There's a new product that can talk to HDF5 from Apache Spark via Scala:

https://www.hdfgroup.org/downloads/hdf5-enterprise-support/hdf5-connector-for-apache-spark/

With the above product, you can open and read HDF5 like below in Scala:

//
// HOW TO RUN:
//
// $spark-2.3.0-SNAPSHOT-bin-hdf5s-0.0.1/bin/spark-shell -i demo.scala

import org.hdfgroup.spark.hdf5._
import org.apache.spark.sql.SparkSession
val spark = SparkSession.builder().appName("Spark SQL HDF5 example").getOrCreate()

// We assume that HDF5 files (e.g., GSSTF_NCEP.3.2008.12.31.he5) are 
// under /tmp directory. Change the path name ('/tmp') if necessary.
val df=spark.read.option("extension", "he5").option("recursion", "false").hdf5("/tmp/", "/HDFEOS/GRIDS/NCEP/Data Fields/SST")

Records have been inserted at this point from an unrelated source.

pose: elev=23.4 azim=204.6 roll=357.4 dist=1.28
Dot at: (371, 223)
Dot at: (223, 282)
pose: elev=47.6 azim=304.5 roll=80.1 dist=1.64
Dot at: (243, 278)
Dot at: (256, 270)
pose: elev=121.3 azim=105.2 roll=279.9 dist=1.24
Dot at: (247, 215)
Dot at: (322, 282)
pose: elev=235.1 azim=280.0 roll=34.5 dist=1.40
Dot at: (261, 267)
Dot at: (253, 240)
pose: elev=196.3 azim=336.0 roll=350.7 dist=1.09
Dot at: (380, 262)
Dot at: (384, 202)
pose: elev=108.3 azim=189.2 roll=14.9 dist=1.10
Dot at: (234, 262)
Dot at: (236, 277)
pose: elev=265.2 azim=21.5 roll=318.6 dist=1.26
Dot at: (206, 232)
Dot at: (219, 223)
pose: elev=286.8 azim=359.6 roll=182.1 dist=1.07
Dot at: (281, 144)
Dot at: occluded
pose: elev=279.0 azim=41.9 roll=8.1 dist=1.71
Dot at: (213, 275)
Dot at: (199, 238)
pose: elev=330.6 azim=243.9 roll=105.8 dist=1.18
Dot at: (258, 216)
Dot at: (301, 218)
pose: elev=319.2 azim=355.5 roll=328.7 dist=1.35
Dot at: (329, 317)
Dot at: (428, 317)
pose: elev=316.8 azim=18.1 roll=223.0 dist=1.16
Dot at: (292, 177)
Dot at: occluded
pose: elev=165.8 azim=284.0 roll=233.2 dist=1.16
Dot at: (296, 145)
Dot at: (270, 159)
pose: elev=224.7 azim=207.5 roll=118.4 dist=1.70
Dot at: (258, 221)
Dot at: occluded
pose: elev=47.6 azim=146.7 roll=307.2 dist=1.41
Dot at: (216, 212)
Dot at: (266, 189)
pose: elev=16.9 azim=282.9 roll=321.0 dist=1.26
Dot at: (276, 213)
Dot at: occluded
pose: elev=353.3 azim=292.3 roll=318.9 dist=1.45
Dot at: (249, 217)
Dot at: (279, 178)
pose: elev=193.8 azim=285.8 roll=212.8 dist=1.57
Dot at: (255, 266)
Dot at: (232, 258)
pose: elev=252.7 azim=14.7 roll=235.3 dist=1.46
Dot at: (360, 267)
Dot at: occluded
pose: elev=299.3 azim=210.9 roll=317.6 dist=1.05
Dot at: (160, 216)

// Let's print some values from the dataset.
df.show()

// The output will look like below.
//
//+------+-----+------+
//|FileID|Index| Value|
//+------+-----+------+
//|     0|    0|-999.0|
//|     0|    1|-999.0|
//|     0|    2|-999.0|
//...

System.exit(0)

There isn't a Hadoop InputFormatimplementation for HDF5 because it is not capable of being arbitrarily split:

Breaking the container into blocks is a bit like taking an axe and chopping it to pieces, severing blindly the content and the smart wiring in the process. The result is a mess, because there's no alignment or correlation between HDFS block boundaries and the internal HDF5 cargo layout or container support structure. Reference

The same site discusses the possibility of transforming HDF5 files to Avro files, thus enabling them to be read by Hadoop/Spark, but the PySpark example you alluded to is probably a simpler way to go, but as the linked document mentions, there are a number of technical challenges that need to be addressed to efficiently and effectively work with HDF5 documents in Hadoop/Spark.